The size of the compensation will vary, depending on how serious the injuries were. Victims will be compensated for their financial loss and their pain and suffering. For death claims, the family of the victim will receive $1 million. Additional compensation will be provided for lost earnings. There are also payments of $300,000 for a spouse and each dependent.
Individuals who were injured and treated at a hospital or outpatient medical facility may also be eligible to receive compensation; they may receive $20,000 for staying in the hospital for one night and up to $500,000 for 32 or more nights.
In order to participate in GM's recall compensation plan, an individual's claim must satisfy three requirements: First, you must have sustained an injury in an accident involving an eligible GM vehicle. You do not have to be the owner, driver, or even a passenger of the car so long as your injury was caused by an accident involving an eligible vehicle.
Second, only certain kinds of injuries are covered. In its current form, the GM payment plan compensates death, catastrophic injury, and other injuries that required hospitalization within 48 hours of a crash.
Finally, the ignition defect must have caused or contributed to the injury. Currently, GM's compensation plan does not cover accidents in which the airbag deployed, even if the driver or occupants were injured.
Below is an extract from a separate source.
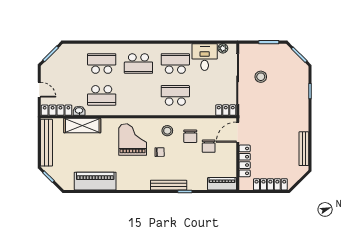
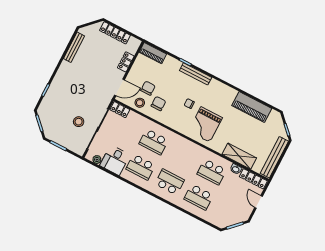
school desk: (102, 95) -> (212, 172), turned 180
stool: (167, 131) -> (140, 103), moved
locker: (245, 161) -> (126, 62), width x0.66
Elizabeth Cabraser, the chair of Lieff Cabraser's personal injury practice group, notes the GM compensation plan is a "good start," but that there are still some notable deficiencies in it.
Cabraser explains: "For one thing, the plan is limited to the 2.6 million cars recalled in three batches beginning in February over the ignition-switch defect, but the automaker has issued additional rounds of recalls involving over 12 million vehicles with some key-system defect since then. The plan needs to parallel the scope of the recalls over the ignition problems." In addition, it has been reported that GM has yet to recall another 2 million GM vehicles with the same defective key switch.
Legal Resources for the Injured in GM Key Recall Car Accidents
Under the GM payout plan, those injured because of the ignition switch failure can begin filing claims on August 1, 2014 through December 31, 2014. There is no fee to file a claim.
However, we strongly recommend eligible persons consult legal counsel prior to filing any claim, in order to ensure that they obtain their full recovery under the claims program. Maximizing compensation under the GM recall compensation program requires a thorough investigation of the facts concerning the accident and injuries suffered, as well as the presentation of documents, records, and other supporting information in a compelling manner. We expect to answer follow up questions and negotiate with the claims administrator in many cases.